*** Passage provided Section Begins ***

The present invention relates to an assembly for connecting a computer, having an internal hard disk drive, with an external device, and more particularly, to an assembly for this purpose that allows extremely fast signal transfer rates between the computer and the external device.
2. Background Information.
With the recent introduction of the Ultra ATA/100 interface for hard disk drives, and the continuous introduction of faster and more powerful central processor units (CPUs), new personal computer (PC) systems are equipped with high storage capacity hard disk drives equipped with an Ultra ATA/100 or similar interface. This interface allows full utilization of the performance of the fast CPUs and the demands of large software programs. Consequently, numerous older hard disk drives of lesser storage capacity with an industry-standard ATA (Advanced Technology Attachment) task file interface (here in after called an ATA interface) are left unused where individuals have upgraded their computers or replaced an older computer with a new one.

*** Passage provided Section Ends ***
*** Excerpted records Section Begins ***

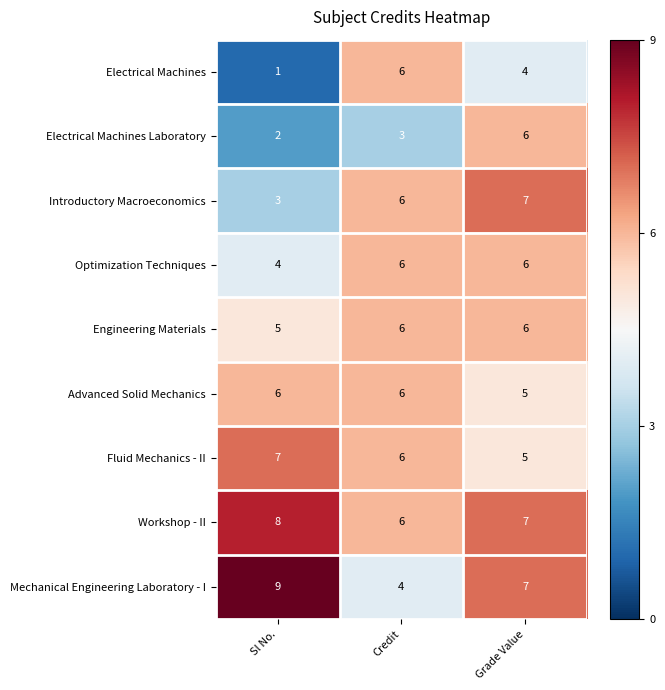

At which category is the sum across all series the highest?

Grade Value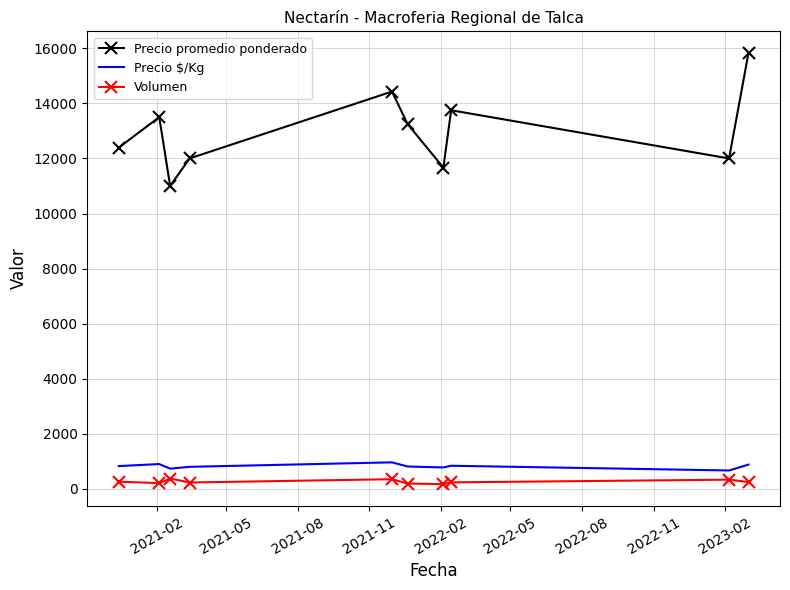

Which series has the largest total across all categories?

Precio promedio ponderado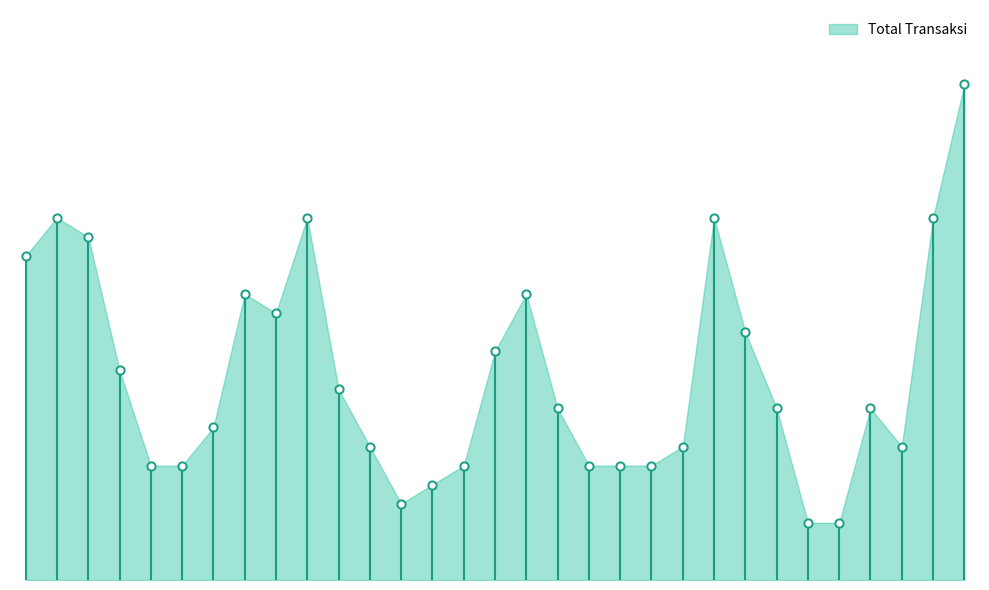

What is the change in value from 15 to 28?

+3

*** Excerpted records Section Ends ***

▶ **Task to carry out**
Reproduce the passage about connecting a computer's internal hard disk drive to an external device word for word, from start to finish.

▶ **Output for this task**
The present invention relates to an assembly for connecting a computer, having an internal hard disk drive, with an external device, and more particularly, to an assembly for this purpose that allows extremely fast signal transfer rates between the computer and the external device.
2. Background Information.
With the recent introduction of the Ultra ATA/100 interface for hard disk drives, and the continuous introduction of faster and more powerful central processor units (CPUs), new personal computer (PC) systems are equipped with high storage capacity hard disk drives equipped with an Ultra ATA/100 or similar interface. This interface allows full utilization of the performance of the fast CPUs and the demands of large software programs. Consequently, numerous older hard disk drives of lesser storage capacity with an industry-standard ATA (Advanced Technology Attachment) task file interface (here in after called an ATA interface) are left unused where individuals have upgraded their computers or replaced an older computer with a new one.